> **Çalışma Yönergesi a**
Yüzyıllık Yalnızlık üzerine yazıyı baştan sona, hiçbir değişiklik yapmadan eksiksiz olarak geri verin.

> **Çıkarılan Metin**
════════════════════

YÜZYILLIK YALNIZLIK (Gabriel Garcia MARQUEZ)
Masal mı gerçek mi, masalsı bir anlatımla aktarılmış gerçekler mi?
Kalabalık bir aile, ilginç yaşamlar, olağanüstü olaylar... Sıcak, hareketli bir yaşam; samimi, farklı bir hikaye... Gabriel Garcia Marquez “Yüzyıllık Yalnızlık”
“Albay
Aureliano Buendia, yıllar sonra idam mangasının karşısına dikildiğinde, babasının
onu buzu keşfetmeye götürdüğü o çok uzaklarda kalmış ikindi vaktini
anımsayacaktı.”
Hiç düşündünüz mü? Ummadığımız bir anda, ummadığımız bir durum
bizi alıp yıllar öncesine götürüveriyor. Yıllardır aklımıza gelmeyen, varlığını
bile unuttuğumuz olaylar, zihnimizin
karanlık dehlizlerinden birdenbire gün ışığına çıkıveriyor.
*
* * * *
“Çingene, kaba şivesiyle, ‘Eşyanın da canı var,’
diye ilan etti; ‘Bütün iş, ruhlarını uyandırabilmekte.’”
Peki, biz insanlar ne yapıyoruz? Eşyanın ruhunu uyandırabiliyor
muyuz yoksa bırakın eşyanın ruhunu uyandırmayı, insanların ruhunu uyutup onları
yok mu ediyoruz?
*
* * * *
“Ama
sınırsız bilgeliğine, gizemli enginliğine rağmen, onu günlük yaşantının ıvır
zıvırıyla uğraştıran insancıl sıkıntıları, dünya gailesi vardı.”
Dünya meşgalesi, asıl
yapmamız gerekenlere engel mi teşkil ediyor çoğu zaman?
*
* * * *
“Jose
Arcadio'nun o eski içtenliği gitmiş, sırlarını paylaşan, konuşkan biri olmaktan
çıkmış, içine kapanık, kaba bir insan olmuştu. Bütün dünyaya karşı acı bir hınç
besliyor, herkesten kaçıyordu.”

════════════════════

> **Verilen Kayıtlar**
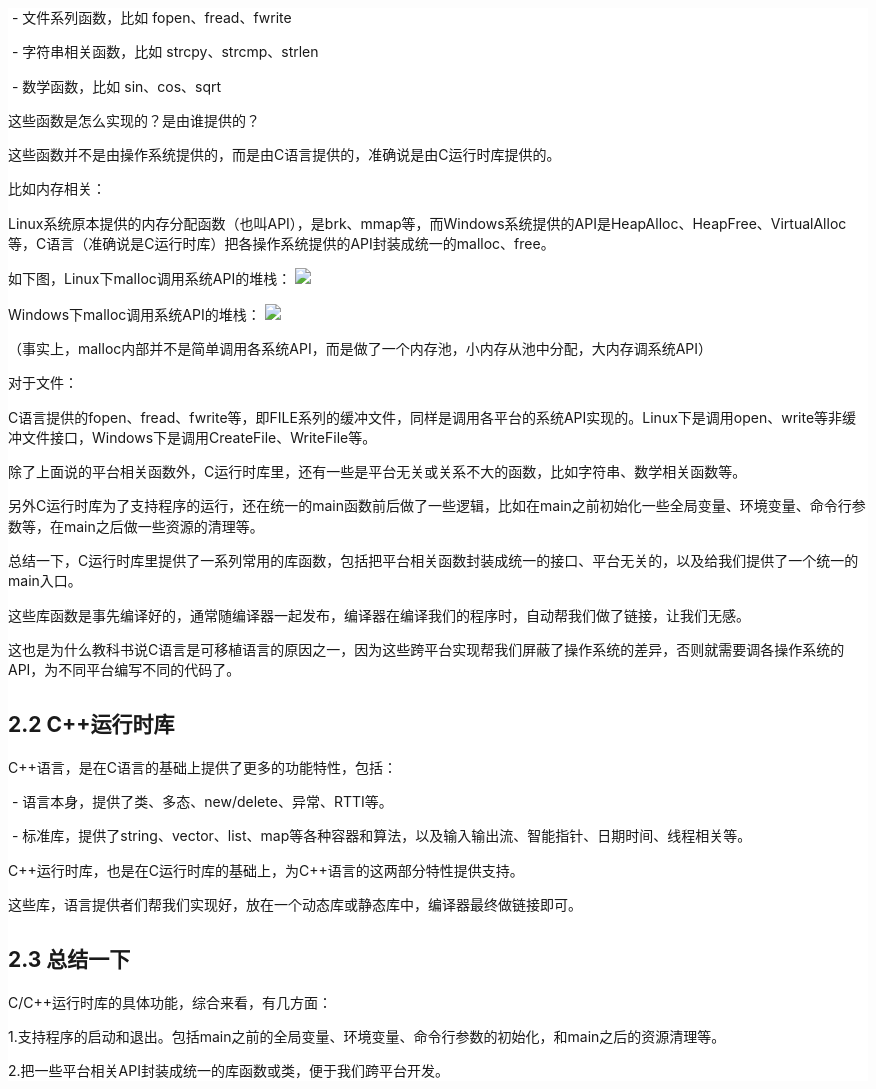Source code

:  - 文件系列函数，比如 fopen、fread、fwrite

 - 字符串相关函数，比如 strcpy、strcmp、strlen

 - 数学函数，比如 sin、cos、sqrt

这些函数是怎么实现的？是由谁提供的？

这些函数并不是由操作系统提供的，而是由C语言提供的，准确说是由C运行时库提供的。


比如内存相关：

Linux系统原本提供的内存分配函数（也叫API），是brk、mmap等，而Windows系统提供的API是HeapAlloc、HeapFree、VirtualAlloc等，C语言（准确说是C运行时库）把各操作系统提供的API封装成统一的malloc、free。

如下图，Linux下malloc调用系统API的堆栈：
![](https://raw.githubusercontent.com/BlairRenaissance/ImageHost/main/20250313214229634.png)

Windows下malloc调用系统API的堆栈：
![](https://raw.githubusercontent.com/BlairRenaissance/ImageHost/main/20250313214245011.png)

（事实上，malloc内部并不是简单调用各系统API，而是做了一个内存池，小内存从池中分配，大内存调系统API）  

对于文件：

C语言提供的fopen、fread、fwrite等，即FILE系列的缓冲文件，同样是调用各平台的系统API实现的。Linux下是调用open、write等非缓冲文件接口，Windows下是调用CreateFile、WriteFile等。

除了上面说的平台相关函数外，C运行时库里，还有一些是平台无关或关系不大的函数，比如字符串、数学相关函数等。

另外C运行时库为了支持程序的运行，还在统一的main函数前后做了一些逻辑，比如在main之前初始化一些全局变量、环境变量、命令行参数等，在main之后做一些资源的清理等。



总结一下，C运行时库里提供了一系列常用的库函数，包括把平台相关函数封装成统一的接口、平台无关的，以及给我们提供了一个统一的main入口。

这些库函数是事先编译好的，通常随编译器一起发布，编译器在编译我们的程序时，自动帮我们做了链接，让我们无感。

这也是为什么教科书说C语言是可移植语言的原因之一，因为这些跨平台实现帮我们屏蔽了操作系统的差异，否则就需要调各操作系统的API，为不同平台编写不同的代码了。

## 2.2 C++运行时库

C++语言，是在C语言的基础上提供了更多的功能特性，包括：

 - 语言本身，提供了类、多态、new/delete、异常、RTTI等。

 - 标准库，提供了string、vector、list、map等各种容器和算法，以及输入输出流、智能指针、日期时间、线程相关等。

C++运行时库，也是在C运行时库的基础上，为C++语言的这两部分特性提供支持。

这些库，语言提供者们帮我们实现好，放在一个动态库或静态库中，编译器最终做链接即可。

## 2.3 总结一下

C/C++运行时库的具体功能，综合来看，有几方面：

1.支持程序的启动和退出。包括main之前的全局变量、环境变量、命令行参数的初始化，和main之后的资源清理等。

2.把一些平台相关API封装成统一的库函数或类，便于我们跨平台开发。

════════════════════

> **Çalışma Yönergesi b**
Kayıtlarda "- 标准库，提供了strin" ifadesinin geçtiği satırdan başlayıp kayıtların son satırına kadar uzanan satırları, iki uç da dahil ve boş satırlar atlanarak numaralı bir listeye dönüştürün.

> **Yazılı Cevap a**
YÜZYILLIK YALNIZLIK (Gabriel Garcia MARQUEZ)
Masal mı gerçek mi, masalsı bir anlatımla aktarılmış gerçekler mi?
Kalabalık bir aile, ilginç yaşamlar, olağanüstü olaylar... Sıcak, hareketli bir yaşam; samimi, farklı bir hikaye... Gabriel Garcia Marquez “Yüzyıllık Yalnızlık”
“Albay
Aureliano Buendia, yıllar sonra idam mangasının karşısına dikildiğinde, babasının
onu buzu keşfetmeye götürdüğü o çok uzaklarda kalmış ikindi vaktini
anımsayacaktı.”
Hiç düşündünüz mü? Ummadığımız bir anda, ummadığımız bir durum
bizi alıp yıllar öncesine götürüveriyor. Yıllardır aklımıza gelmeyen, varlığını
bile unuttuğumuz olaylar, zihnimizin
karanlık dehlizlerinden birdenbire gün ışığına çıkıveriyor.
*
* * * *
“Çingene, kaba şivesiyle, ‘Eşyanın da canı var,’
diye ilan etti; ‘Bütün iş, ruhlarını uyandırabilmekte.’”
Peki, biz insanlar ne yapıyoruz? Eşyanın ruhunu uyandırabiliyor
muyuz yoksa bırakın eşyanın ruhunu uyandırmayı, insanların ruhunu uyutup onları
yok mu ediyoruz?
*
* * * *
“Ama
sınırsız bilgeliğine, gizemli enginliğine rağmen, onu günlük yaşantının ıvır
zıvırıyla uğraştıran insancıl sıkıntıları, dünya gailesi vardı.”
Dünya meşgalesi, asıl
yapmamız gerekenlere engel mi teşkil ediyor çoğu zaman?
*
* * * *
“Jose
Arcadio'nun o eski içtenliği gitmiş, sırlarını paylaşan, konuşkan biri olmaktan
çıkmış, içine kapanık, kaba bir insan olmuştu. Bütün dünyaya karşı acı bir hınç
besliyor, herkesten kaçıyordu.”

> **Yazılı Cevap b**
1.  - 标准库，提供了string、vector、list、map等各种容器和算法，以及输入输出流、智能指针、日期时间、线程相关等。
2. C++运行时库，也是在C运行时库的基础上，为C++语言的这两部分特性提供支持。
3. 这些库，语言提供者们帮我们实现好，放在一个动态库或静态库中，编译器最终做链接即可。
4. ## 2.3 总结一下
5. C/C++运行时库的具体功能，综合来看，有几方面：
6. 1.支持程序的启动和退出。包括main之前的全局变量、环境变量、命令行参数的初始化，和main之后的资源清理等。
7. 2.把一些平台相关API封装成统一的库函数或类，便于我们跨平台开发。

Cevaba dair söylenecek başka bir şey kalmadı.